Too demanding stock market valuation; disposal target may not be reached: Nomura
The assessment of the Indian stock market at 22.5 times earnings for fiscal year 2021-22 (FY22) is too demanding, analysts at Nomura said on Monday in their appeal on economic outlook, currencies and equities in Asia 2021. Within the region, they expect North Asian markets, particularly China and Japan, to do well for the remainder of calendar year 2021 (S2-CY21). The disinvestment target of Rs 1.75 trillion for fiscal year 22, according to them, may not be achieved.
âGlobal investors are emotional and not rational. Traditional valuation metrics such as the price-to-earnings (PE) ratio suggest that Indian stocks are trading at 22.5x FY22 earnings, relative to Japan (16.5x) and China (15x ), âSaid Jim McCafferty, co-head of APAC. Research stocks while calling prospects.
Among stocks, they prefer Hindustan Unilever Limited (HUL), given the company’s ability to pass rising input costs on to consumers. “Having said that, even HUL is trading at a high valuation,” McCafferty warned.
According to Nomura, a key driver for Indian markets remains corporate earnings growth despite inflation risks.
The Indian market, according to their recent report, takes into account a 26% compound profit growth (CAGR) of profits between fiscal years 2020-2021 and 2022-23 (FY21-23) with banks, autos, metals, with oil and gas, and information technology (IT) services being the main contributors to the incremental profits during the period. On the other hand, the consumer, telecom, and finance industries face potential risks to current estimates that can lead to a 5-10% drop in overall fiscal year 23 profit estimates, a. he declared.
“Even considering a 10 percent reduction, that would imply a 19 percent CAGR in fiscal year 21-23, higher than the low double-digit single-digit growth recorded in the past,” Nomura said. .
Besides Nomura, other research and brokerage firms, such as HSBC, Jefferies and Motilal Oswal Securities, have also warned of the strong valuation of Indian stocks.
âIndian stocks are trading at 21 times year 22E earnings. The United States is the only market that trades at a premium, while other key markets continue to trade at a discount to India. In terms of P / E, MSCI India trades at a premium of 88% over MSCI EM, above its historical average of 57%, âwrote Gautam Duggad, Head of Research at Motilal Oswal Institutional Equities .

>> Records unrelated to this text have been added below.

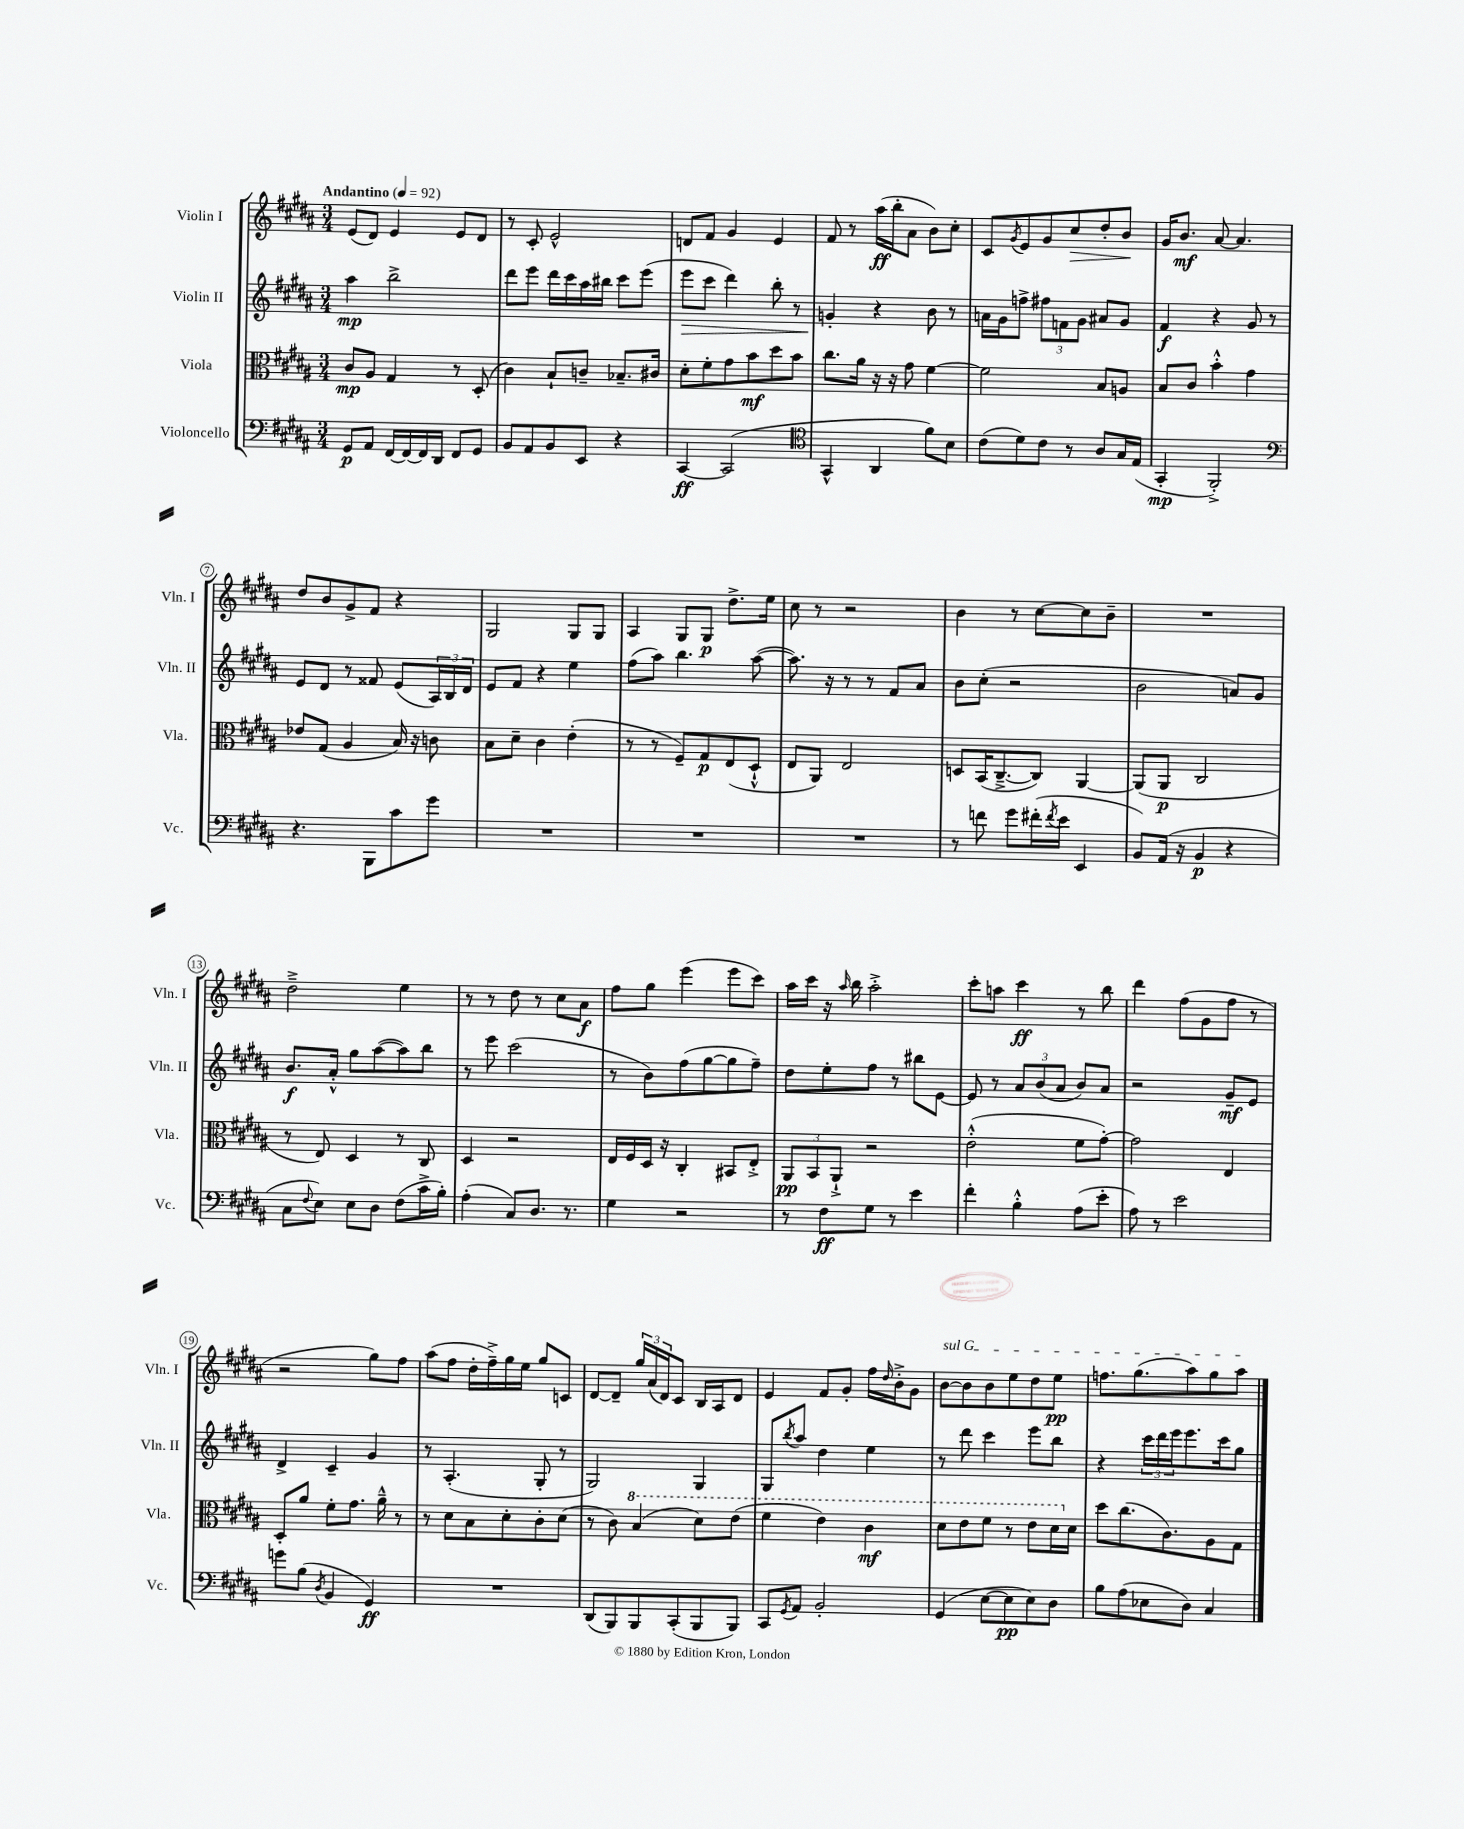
<<
\new StaffGroup <<
\new Staff = "s0" \with { instrumentName = "Violin I" shortInstrumentName = "Vln. I" } {
    \clef treble \key b \major \numericTimeSignature \time 3/4 \tempo "Andantino" 4 = 92
    e'8( dis'8) e'4 e'8 dis'8 |
    r8 cis'8-. e'2-^ |
    d'8 fis'8 gis'4 e'4 |
    fis'8 r8 ais''16\ff( b''16-. ais'8 b'8) cis''8-. |
    cis'8 \acciaccatura { gis'8 } e'8 gis'8 cis''8\> dis''8-. b'8\! |
    gis'16 b'8.\mf ais'8~ ais'4. |
    dis''8 b'8 gis'8-> fis'8 r4 |
    gis2 gis8 gis8 |
    ais4 gis8 gis8\p dis''8.-> e''16 |
    cis''8 r8 r2 |
    b'4 r8 cis''8~ cis''8 b'8-- |
    R2. |
    dis''2---> e''4 |
    r8 r8 dis''8 r8 cis''8 ais'8\f |
    fis''8 gis''8 e'''4( e'''8 cis'''8) |
    ais''16 cis'''16 r16 \grace { ais''16 } b''16 ais''2-.-> |
    cis'''8-. a''8 cis'''4\ff r8 b''8 |
    dis'''4 fis''8( gis'8 fis''8 r8 |
    r2 gis''8) fis''8 |
    ais''8( fis''8 dis''16-. fis''16--->) gis''16 e''16 gis''8 c'8 |
    dis'8~ dis'8-- \tuplet 3/2 { gis''16 ais'16( dis'16) } cis'8 b16 ais16 dis'8 |
    e'4 fis'8 gis'8-. fis''16 \grace { dis''16 } b'16-.-> gis'8 |
    \once \override TextSpanner.bound-details.left.text = \markup { \italic "sul G" } b'8~\startTextSpan b'8 b'8 e''8 dis''8 e''8\pp |
    f''8. gis''8.( ais''8) gis''8 ais''8\stopTextSpan \bar "|." |
}
\new Staff = "s1" \with { instrumentName = "Violin II" shortInstrumentName = "Vln. II" } {
    \clef treble \key b \major \numericTimeSignature \time 3/4
    ais''4\mp b''2-> |
    dis'''8 e'''8 dis'''16 cis'''16 ais''16 bis''16 cis'''8 e'''8( |
    e'''8\> cis'''8 dis'''4) b''8-. r8 |
    g'4-.\! r4 b'8 r8 |
    a'16 gis'16 f''8-> \tuplet 3/2 { fis''8 f'8 gis'8 } ais'8 gis'8 |
    fis'4\f r4 gis'8 r8 |
    e'8 dis'8 r8 fisis'8 e'8( \tuplet 3/2 { ais16) b16 dis'16 } |
    e'8 fis'8 r4 e''4 |
    fis''8( ais''8) b''4. ais''8~( |
    ais''8.) r16 r8 r8 fis'8 ais'8 |
    b'8 cis''8-.( r2 |
    b'2 a'8) gis'8 |
    b'8.\f ais'16-.-^ gis''8 ais''8~( ais''8) b''8 |
    r8 e'''8 cis'''2( |
    r8 b'8) fis''8( gis''8~ gis''8 fis''8--) |
    dis''8 e''8-. fis''8 r8 bis''8 e'8~ |
    e'8 r8 \tuplet 3/2 { ais'8 b'8( ais'8 } b'8) ais'8 |
    r2 gis'8--\mf e'8 |
    dis'4-> cis'4-- gis'4 |
    r8 ais4.-.( gis8-. r8 |
    gis2) gis4 |
    gis8 \acciaccatura { b''8 } ais''8 dis''4 e''4 |
    r8 dis'''8 cis'''4 e'''8 b''8 |
    r4 \tuplet 3/2 { cis'''16 dis'''16 e'''16 } e'''8. cis'''16 gis''8 \bar "|." |
}
\new Staff = "s2" \with { instrumentName = "Viola" shortInstrumentName = "Vla." } {
    \clef alto \key b \major \numericTimeSignature \time 3/4
    cis'8\mp ais8 gis4 r8 dis8-.( |
    cis'4) b8-! c'8-- bes8.-- cis'16 |
    dis'8-. fis'8-. gis'8 b'8\mf dis''8 b'8 |
    cis''8. ais'16 r16 r16 gis'8 fis'4~ |
    fis'2 b8 a8 |
    b8 cis'8 b'4-.-^ gis'4 |
    ees'8 gis8( ais4 b16) r16 c'8 |
    b8 dis'8-- cis'4 e'4-.( |
    r8 r8 fis8--) gis8\p e8( dis8-!-^ |
    e8 ais,8) e2 |
    d8 b,16( cis8.~---> cis8) ais,4~ |
    ais,8( ais,8\p cis2 |
    r8 e8) dis4 r8 cis8 |
    dis4 r2 |
    e16 fis16 dis16 r16 cis4-. bis,8 e8-.-> |
    \tuplet 3/2 { ais,8\pp b,8 ais,8-!-> } r2 |
    e'2-.-^( fis'8 gis'8~-.) |
    gis'2 e4 |
    dis8-. ais'8 fis'8-. gis'8. ais'16---^ r8 |
    r8 dis'8 b8 dis'8-. cis'8-. dis'8( |
    r8 cis'8) \ottava #1 b'4( dis''8) e''8( |
    fis''4 e''4) cis''4\mf |
    dis''8 e''8 fis''8 r8 e''8 dis''16 \ottava #0 dis'16 |
    dis''8 cis''8.( cis'8.) ais8 gis8 \bar "|." |
}
\new Staff = "s3" \with { instrumentName = "Violoncello" shortInstrumentName = "Vc." } {
    \clef bass \key b \major \numericTimeSignature \time 3/4
    gis,8\p ais,8 fis,16~ fis,16~ fis,16 dis,16 fis,8 gis,8 |
    b,8 ais,8 b,8 e,8 r4 |
    cis,4~\ff cis,2( |
    \clef tenor gis,4-^ ais,4 fis'8) b8 |
    cis'8( dis'8) cis'8 r8 ais8 gis16 e16( |
    gis,4-.\mp fis,2-.->) |
    \clef bass r4. b,,8 cis'8 gis'8 |
    R2. |
    R2. |
    R2. |
    r8 f'8 gis'8 fis'16-.( \acciaccatura { fis'8 } e'16 e,4 |
    b,8) ais,16( r16 b,4\p r4 |
    cis8 \appoggiatura { fis8 } e8) e8 dis8 fis8( cis'16-> b16-.) |
    ais4-.( cis8) dis8. r8. |
    gis4 r2 |
    r8 fis8\ff gis8 r8 e'4 |
    fis'4-. b4-.-^ ais8( e'8-. |
    ais8) r8 e'2 |
    g'8 b8( \acciaccatura { dis8 } b,4 gis,4\ff) |
    R2. |
    dis,8( b,,8) b,,8 cis,8-.( b,,8 b,,8) |
    cis,8 \acciaccatura { gis,8 } ais,8 b,2-. |
    gis,4( e8~ e8\pp e8) dis8 |
    b8 ais8( ees8 dis8) cis4 \bar "|." |
}
>>
>>
\layout { \context { \Score \override BarNumber.stencil = #(make-stencil-circler 0.1 0.3 ly:text-interface::print) } }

(Image source: MOSL report)
For fiscal 22, Nomura expects gross domestic product (GDP) growth to reach 10.4%, slightly lower than the 10.8% previously projected. Inflation is also a risk. Consumer price inflation (CPI) for the current year, they estimate, is expected to remain high at around 6 percent, which is also close to the upper band of the RBI’s inflation projection.
âGlobal growth will have a knock-on effect on India, although the pace of vaccination will remain a key controllable element. By the end of 2021, we expect 50% of the total Indian population (70% of the population aged 18 and over) to get vaccinated. The Reserve Bank of India (RBI) will need to be patient with policy standardization and we expect government divestment proceeds to fall below target in FY22, âSonal said. Varma, Nomura’s chief economist for India and Asia excluding Japan.
The 2021-2022 budget had set a divestment target of Rs 1.75 billion. Of the Rs 1.75 trillion, Rs 1 trillion will come from the sale of the government’s stake in public sector banks and financial institutions. Rs 75,000 crore would come in the form of CPSE divestment revenue.